El peligro que más le preocupaba era el de Judd Ryder, que era de la CIA. En esta única palabra se encerraba toda la preocupación del mundo: en Langley disponían de los recursos, de los conocimientos, de la experiencia, del ánimo necesarios para conseguir mucho más de lo que llegaría a saber el mundo. Tener un roce con la agencia no era cosa baladí, y cuando se tenía, no quedaba más opción que poner fin al asunto rápidamente; por eso mismo estaba entonces Chapman en Omán.

En la sección de Oman Air de la ultramoderna terminal para pasajeros había movimiento, pero sin bullicio. Chapman avanzaba sin dedicar una sola mirada a los azulejos, a las palmeras en macetas ni a las decoraciones murales al estilo árabe antiguo. Tras doblar por un ancho pasillo de llegadas y salidas, siguió las instrucciones que se había aprendido de memoria para dirigirse hacia una tienda
duty free
. Cerca de la puerta del baño estaba agachado, fregando el suelo, un empleado del aeropuerto, con uniforme de limpiador de color arena del desierto y pañuelo de beduino a cuadros en la cabeza.

Cuando Chapman pasó a su lado, oyó que subía hacia él una voz que decía:

—En la cuarta puerta a su izquierda hay un almacén. Espere dentro. No encienda la luz.

Chapman estuvo a punto de perder el ritmo de su marcha. Se rehízo rápidamente y fue hasta la puerta del almacén. Cuando estuvo dentro, encendió la luz. El pequeño cuarto estaba lleno de estanterías donde se guardaban artículos de limpieza, toallas de papel y papel higiénico. Apagó la luz y se quedó de pie en la oscuridad, contra la pared del fondo, con una linterna pequeña tipo lápiz en una mano y con la otra mano dentro de la chaqueta, en la empuñadura de su pistola.

La puerta se abrió y se cerró como un suspiro.

—Jack me dijo que necesitaba usted ayuda.

La voz era baja. Parecía que el hombre se había quedado de pie junto a la puerta.

—Soy caro, y tengo mis reglas. Usted ya conoce lo uno y lo otro. Jack dice que ha accedido a mis condiciones. Antes de que sigamos, debo oírselo decir a usted.

—¿Es usted Alex Bosa?

Chapman suponía que se trataba de un pseudónimo.

—Algunos me llaman así.

—El
Carnívoro
.

—También se me conoce por ese nombre —dijo el hombre, sin expresión en la voz.

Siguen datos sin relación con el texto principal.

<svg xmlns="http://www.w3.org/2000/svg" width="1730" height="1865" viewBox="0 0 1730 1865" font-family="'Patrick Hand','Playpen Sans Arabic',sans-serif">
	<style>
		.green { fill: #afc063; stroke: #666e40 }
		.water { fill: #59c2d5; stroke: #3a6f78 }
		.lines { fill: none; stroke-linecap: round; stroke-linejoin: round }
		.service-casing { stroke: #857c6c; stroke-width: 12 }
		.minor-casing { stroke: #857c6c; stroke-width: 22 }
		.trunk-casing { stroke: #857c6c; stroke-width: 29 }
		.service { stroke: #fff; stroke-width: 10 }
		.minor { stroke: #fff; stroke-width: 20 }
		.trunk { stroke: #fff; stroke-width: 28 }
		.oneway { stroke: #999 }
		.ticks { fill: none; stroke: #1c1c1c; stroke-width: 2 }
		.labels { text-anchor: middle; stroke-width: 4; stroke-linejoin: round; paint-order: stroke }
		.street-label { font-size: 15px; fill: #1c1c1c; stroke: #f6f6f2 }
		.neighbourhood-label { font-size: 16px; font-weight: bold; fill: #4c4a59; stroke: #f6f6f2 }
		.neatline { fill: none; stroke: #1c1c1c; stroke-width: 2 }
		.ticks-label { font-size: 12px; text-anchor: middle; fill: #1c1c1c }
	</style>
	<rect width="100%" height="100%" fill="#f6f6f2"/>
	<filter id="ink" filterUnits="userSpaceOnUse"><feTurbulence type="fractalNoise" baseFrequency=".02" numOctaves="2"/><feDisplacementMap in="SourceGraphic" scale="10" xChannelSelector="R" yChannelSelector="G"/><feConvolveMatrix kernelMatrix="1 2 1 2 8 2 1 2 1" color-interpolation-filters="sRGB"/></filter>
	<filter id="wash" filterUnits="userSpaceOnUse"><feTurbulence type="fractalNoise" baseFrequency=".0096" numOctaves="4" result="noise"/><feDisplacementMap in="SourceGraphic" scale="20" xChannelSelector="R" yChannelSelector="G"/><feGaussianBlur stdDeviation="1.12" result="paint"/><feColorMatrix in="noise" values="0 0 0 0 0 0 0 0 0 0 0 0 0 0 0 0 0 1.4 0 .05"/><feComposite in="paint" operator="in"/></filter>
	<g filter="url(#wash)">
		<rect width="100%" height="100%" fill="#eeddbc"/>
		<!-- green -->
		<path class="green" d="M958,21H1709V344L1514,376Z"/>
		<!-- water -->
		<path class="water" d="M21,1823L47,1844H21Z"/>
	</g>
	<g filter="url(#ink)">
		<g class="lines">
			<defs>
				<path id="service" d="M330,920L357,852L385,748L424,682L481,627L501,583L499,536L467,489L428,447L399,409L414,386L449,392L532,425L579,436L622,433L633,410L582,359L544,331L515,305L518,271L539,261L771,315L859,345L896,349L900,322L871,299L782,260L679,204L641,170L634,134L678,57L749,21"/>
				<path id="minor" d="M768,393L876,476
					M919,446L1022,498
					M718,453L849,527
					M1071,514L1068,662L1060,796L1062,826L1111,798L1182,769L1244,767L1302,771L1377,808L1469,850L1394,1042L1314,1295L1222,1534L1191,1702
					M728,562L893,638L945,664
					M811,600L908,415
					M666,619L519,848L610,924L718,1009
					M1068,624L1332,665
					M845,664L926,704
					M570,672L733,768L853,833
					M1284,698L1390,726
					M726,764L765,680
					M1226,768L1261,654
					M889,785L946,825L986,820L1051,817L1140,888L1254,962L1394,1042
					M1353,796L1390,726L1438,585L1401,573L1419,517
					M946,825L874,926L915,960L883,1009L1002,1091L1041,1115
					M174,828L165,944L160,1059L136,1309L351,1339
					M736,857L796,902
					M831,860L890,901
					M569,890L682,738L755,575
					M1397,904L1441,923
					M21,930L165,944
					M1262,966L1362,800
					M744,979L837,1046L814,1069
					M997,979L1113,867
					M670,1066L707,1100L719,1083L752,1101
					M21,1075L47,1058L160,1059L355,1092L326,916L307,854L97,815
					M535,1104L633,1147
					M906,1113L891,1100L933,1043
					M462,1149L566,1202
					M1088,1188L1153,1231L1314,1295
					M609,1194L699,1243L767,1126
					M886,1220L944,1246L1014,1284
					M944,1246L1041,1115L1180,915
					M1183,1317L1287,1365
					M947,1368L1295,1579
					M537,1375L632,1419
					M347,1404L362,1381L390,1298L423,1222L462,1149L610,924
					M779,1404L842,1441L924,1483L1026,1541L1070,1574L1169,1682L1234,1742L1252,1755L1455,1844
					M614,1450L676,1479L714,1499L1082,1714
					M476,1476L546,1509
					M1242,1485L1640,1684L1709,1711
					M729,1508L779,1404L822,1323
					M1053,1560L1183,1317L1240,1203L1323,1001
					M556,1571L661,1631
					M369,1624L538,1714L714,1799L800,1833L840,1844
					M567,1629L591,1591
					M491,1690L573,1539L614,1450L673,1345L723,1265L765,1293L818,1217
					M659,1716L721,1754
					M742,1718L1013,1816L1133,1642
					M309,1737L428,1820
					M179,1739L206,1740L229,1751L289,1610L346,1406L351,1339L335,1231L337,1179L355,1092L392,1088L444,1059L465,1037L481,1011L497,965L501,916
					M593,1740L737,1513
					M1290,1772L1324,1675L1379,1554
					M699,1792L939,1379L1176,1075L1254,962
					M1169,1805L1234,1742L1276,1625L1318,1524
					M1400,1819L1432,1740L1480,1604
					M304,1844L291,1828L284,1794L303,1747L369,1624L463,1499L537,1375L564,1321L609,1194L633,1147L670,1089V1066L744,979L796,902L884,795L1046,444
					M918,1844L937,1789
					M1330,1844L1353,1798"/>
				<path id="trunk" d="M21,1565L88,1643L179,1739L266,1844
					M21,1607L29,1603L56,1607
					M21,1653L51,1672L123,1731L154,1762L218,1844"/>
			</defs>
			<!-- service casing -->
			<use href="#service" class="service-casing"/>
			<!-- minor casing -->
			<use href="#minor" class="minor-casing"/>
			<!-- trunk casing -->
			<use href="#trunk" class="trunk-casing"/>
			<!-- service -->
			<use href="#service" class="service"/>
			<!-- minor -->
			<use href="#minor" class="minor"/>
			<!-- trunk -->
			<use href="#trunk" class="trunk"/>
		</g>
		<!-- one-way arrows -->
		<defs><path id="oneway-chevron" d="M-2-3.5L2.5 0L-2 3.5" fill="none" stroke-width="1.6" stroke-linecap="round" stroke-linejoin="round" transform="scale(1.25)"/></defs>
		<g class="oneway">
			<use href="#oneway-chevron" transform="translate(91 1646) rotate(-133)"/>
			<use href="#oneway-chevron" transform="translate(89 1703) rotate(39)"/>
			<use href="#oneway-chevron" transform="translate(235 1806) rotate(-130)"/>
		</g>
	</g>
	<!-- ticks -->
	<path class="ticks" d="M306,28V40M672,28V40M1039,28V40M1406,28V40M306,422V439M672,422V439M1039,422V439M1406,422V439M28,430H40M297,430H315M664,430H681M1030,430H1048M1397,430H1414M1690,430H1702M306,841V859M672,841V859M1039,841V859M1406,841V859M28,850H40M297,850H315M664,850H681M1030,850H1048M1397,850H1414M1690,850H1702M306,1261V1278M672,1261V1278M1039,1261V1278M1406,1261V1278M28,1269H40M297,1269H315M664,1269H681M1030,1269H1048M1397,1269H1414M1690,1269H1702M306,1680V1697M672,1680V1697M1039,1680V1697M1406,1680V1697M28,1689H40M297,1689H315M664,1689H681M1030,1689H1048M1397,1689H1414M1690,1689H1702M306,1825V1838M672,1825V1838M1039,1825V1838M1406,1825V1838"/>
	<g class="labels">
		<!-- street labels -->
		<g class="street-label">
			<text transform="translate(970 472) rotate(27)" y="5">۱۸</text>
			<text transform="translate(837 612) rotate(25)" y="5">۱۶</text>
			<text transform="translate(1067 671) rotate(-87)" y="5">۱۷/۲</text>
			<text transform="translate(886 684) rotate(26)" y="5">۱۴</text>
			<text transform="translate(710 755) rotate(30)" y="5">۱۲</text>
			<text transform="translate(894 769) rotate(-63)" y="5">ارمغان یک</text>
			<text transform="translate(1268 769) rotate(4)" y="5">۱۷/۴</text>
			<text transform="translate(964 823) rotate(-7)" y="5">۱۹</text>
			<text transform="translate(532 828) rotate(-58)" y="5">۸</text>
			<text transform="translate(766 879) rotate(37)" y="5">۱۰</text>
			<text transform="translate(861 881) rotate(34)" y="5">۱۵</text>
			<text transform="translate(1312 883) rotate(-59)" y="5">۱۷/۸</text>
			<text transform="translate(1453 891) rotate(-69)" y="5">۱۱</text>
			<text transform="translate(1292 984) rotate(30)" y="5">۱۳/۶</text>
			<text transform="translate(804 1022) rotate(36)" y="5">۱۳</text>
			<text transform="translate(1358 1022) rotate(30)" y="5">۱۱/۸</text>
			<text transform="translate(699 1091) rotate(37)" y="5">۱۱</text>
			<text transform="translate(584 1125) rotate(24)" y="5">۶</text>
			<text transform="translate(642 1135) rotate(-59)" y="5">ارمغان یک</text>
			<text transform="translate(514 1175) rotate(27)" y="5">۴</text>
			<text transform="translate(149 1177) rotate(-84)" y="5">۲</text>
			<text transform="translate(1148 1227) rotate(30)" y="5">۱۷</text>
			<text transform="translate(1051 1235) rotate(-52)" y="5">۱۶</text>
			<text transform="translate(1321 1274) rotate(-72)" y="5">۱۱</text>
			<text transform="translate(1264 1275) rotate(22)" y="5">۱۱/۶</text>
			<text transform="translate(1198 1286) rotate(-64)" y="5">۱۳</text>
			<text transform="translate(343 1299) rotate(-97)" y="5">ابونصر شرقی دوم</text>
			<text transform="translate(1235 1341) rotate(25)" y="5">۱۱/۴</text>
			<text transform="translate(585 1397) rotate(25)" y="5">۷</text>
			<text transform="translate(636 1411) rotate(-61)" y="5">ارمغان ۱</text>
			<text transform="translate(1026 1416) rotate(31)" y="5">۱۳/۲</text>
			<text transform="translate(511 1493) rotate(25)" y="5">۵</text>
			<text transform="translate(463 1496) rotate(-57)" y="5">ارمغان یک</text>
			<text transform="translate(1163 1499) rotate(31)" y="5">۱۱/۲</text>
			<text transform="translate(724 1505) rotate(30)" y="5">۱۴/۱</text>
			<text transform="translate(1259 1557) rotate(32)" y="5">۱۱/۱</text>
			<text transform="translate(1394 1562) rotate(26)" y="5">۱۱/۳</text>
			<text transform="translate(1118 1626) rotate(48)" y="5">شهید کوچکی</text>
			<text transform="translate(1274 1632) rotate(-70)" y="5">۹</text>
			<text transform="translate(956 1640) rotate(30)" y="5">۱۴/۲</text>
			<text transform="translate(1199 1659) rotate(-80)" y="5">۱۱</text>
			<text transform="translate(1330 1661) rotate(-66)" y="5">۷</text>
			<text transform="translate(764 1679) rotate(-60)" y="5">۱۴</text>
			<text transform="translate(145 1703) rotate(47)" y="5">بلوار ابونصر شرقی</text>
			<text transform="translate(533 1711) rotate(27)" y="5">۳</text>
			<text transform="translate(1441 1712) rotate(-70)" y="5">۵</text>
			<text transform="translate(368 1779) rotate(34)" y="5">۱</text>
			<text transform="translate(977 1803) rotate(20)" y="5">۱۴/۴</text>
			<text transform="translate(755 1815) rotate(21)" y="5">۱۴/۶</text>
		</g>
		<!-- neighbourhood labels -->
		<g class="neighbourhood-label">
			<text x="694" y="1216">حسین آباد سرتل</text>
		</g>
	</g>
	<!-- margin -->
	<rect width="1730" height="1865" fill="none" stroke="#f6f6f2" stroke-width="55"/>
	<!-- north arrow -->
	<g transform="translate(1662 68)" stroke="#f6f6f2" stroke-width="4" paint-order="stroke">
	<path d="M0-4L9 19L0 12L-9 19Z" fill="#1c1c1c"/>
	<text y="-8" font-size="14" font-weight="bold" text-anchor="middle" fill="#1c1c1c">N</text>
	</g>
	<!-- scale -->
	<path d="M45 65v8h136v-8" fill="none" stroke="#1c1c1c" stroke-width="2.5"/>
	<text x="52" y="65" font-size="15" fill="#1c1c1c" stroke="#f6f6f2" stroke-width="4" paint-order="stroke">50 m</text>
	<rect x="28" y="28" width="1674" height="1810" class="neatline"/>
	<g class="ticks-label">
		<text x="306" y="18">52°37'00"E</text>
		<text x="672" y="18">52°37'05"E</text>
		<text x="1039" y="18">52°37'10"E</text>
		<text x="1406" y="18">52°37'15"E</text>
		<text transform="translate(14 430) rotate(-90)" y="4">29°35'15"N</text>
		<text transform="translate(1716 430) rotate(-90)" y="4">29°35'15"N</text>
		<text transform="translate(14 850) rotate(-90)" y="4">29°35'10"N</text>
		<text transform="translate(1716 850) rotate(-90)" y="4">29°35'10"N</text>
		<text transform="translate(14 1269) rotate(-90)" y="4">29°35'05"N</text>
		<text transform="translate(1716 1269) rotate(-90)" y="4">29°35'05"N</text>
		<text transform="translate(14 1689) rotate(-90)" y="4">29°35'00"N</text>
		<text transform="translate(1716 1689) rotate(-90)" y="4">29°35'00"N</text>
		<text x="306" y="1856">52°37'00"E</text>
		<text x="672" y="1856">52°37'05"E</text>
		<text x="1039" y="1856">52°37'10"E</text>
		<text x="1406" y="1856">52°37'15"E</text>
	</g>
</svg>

Chapman tomó aire. Estaba en presencia de un asesino a sueldo independiente legendario, de un hombre que había trabajado para todos los bandos durante la guerra fría. Ahora solo hacía trabajos de cuando en cuando, pero siempre con tarifas astronómicas. No existían fotos suyas; nadie sabía dónde vivía, cuál era su nombre verdadero, ni siquiera en qué país había nacido. Por otra parte, no fallaba nunca, y nadie descubría nunca quién lo había contratado.

El asesino a sueldo hablaba con voz tranquila.

—¿Accede a mis condiciones?

Chapman sintió un principio de cólera. El jefe era él, no aquel hombre tenebroso que tenía que vivir oculto tras seudónimos.

—Traigo un cheque bancario al portador.

Debían hacerse dos pagos: la mitad ahora, y la mitad después de completado el trabajo, con un total de dos millones de dólares. Librarse del problema de la CIA bien lo valía.

—¿Quiere usted el trabajo o no? —preguntó.